Podani's tree-metaphor classification

He gives the four types of branching silhouettes tongue-twisting, but appropriate, names.

The diachronous diagrams are "classic" evolutionary trees with a time dimension, which thus have ancestors as internal nodes and contemporary organisms as the leaves. The achronous diagrams are similar, but they allow descendants to arise from contemporary taxa — they are thus the classic "grade" trees showing morphological advancement, which thus allow paraphyletic ancestral groups. The synchronous diagrams are the modern cladograms, with no observed ancestors (but maybe inferred ones at the internal nodes). The asynchronous diagrams are similar, but they can have ancestors as leaves (eg. "pattern" cladograms of ancestors and descendants together).

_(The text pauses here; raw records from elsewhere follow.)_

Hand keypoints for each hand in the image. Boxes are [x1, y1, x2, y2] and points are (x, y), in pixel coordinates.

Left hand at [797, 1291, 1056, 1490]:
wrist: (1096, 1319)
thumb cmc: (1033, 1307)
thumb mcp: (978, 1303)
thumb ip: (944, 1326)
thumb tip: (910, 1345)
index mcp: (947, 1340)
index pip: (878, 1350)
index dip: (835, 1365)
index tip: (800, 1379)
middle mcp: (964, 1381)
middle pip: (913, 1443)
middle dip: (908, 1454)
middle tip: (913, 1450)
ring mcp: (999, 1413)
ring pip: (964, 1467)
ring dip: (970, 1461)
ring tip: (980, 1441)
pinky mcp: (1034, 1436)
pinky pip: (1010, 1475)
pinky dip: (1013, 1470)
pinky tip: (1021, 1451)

Podani also gives these four branching silhouettes colloquial names. Charles Darwin is often credited with the tree metaphor, but in the Origin of Species he explicitly acknowledges predecessors, although he does not actually name them (see Naudin, Wallace and Darwin — the tree idea). In his own notebooks, his first metaphor is actually a coral (see Charles Darwin's unpublished tree sketches), and this is the name that Podani recommends for the classic evolutionary trees.

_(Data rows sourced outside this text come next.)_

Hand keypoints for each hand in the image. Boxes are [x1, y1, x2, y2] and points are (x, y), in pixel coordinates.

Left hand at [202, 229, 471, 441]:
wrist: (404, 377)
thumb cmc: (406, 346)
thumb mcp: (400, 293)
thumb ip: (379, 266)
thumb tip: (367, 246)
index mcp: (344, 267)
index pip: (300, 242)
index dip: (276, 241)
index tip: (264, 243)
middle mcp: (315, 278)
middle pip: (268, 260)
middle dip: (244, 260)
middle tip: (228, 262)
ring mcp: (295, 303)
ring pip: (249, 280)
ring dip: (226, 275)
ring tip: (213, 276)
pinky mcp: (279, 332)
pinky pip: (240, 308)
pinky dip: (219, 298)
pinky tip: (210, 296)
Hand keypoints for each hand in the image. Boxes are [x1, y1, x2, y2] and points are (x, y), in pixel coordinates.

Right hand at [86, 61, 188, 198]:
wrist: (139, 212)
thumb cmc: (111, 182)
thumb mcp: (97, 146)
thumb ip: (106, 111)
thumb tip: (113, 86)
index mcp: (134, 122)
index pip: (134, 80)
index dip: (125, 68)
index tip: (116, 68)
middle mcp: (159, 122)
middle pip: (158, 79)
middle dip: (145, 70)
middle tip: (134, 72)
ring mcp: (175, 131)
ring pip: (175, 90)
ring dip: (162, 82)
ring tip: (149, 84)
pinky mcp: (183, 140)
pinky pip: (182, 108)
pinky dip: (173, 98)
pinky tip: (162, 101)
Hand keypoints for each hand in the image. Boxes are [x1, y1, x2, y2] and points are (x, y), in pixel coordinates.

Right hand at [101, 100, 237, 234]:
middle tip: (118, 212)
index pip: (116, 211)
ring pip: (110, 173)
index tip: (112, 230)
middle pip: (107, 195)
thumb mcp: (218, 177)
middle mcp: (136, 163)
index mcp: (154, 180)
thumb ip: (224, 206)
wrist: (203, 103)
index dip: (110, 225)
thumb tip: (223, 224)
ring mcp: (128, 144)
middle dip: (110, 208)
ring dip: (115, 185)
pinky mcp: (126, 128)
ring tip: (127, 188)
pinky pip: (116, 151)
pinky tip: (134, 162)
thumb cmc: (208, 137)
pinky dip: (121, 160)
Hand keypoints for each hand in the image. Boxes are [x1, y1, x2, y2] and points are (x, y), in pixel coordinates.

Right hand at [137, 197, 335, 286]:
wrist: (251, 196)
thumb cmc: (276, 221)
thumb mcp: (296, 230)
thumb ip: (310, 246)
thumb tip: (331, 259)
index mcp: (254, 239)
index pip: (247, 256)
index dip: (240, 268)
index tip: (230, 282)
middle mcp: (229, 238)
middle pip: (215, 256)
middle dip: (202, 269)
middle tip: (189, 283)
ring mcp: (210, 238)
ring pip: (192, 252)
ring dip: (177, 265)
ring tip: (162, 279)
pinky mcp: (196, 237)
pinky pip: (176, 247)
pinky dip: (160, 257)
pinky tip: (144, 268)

He names the grade trees as cactus, named after the common epithet for the diagram used by Charles Bessey (in 1915) to illustrate plant relationships (see the image below). Furthermore, he recommends oak for the two variants of cladograms, as this is a common epithet for some of the diagrams drawn by Ernst Haeckel (see Who published the first phylogenetic tree?, plus the diagram at the top of this post).

Bessey's cactus

Finally, Podani's work does raise an interesting question. Modern (cladistic) methods of phylogenetics are designed to work with synchronous trees (ie. no observed ancestors). To what extent do these methods work if you try to put fossils into the dataset, which are potential ancestors? After all, this would make the result an asynchronous tree, instead of a synchronous one.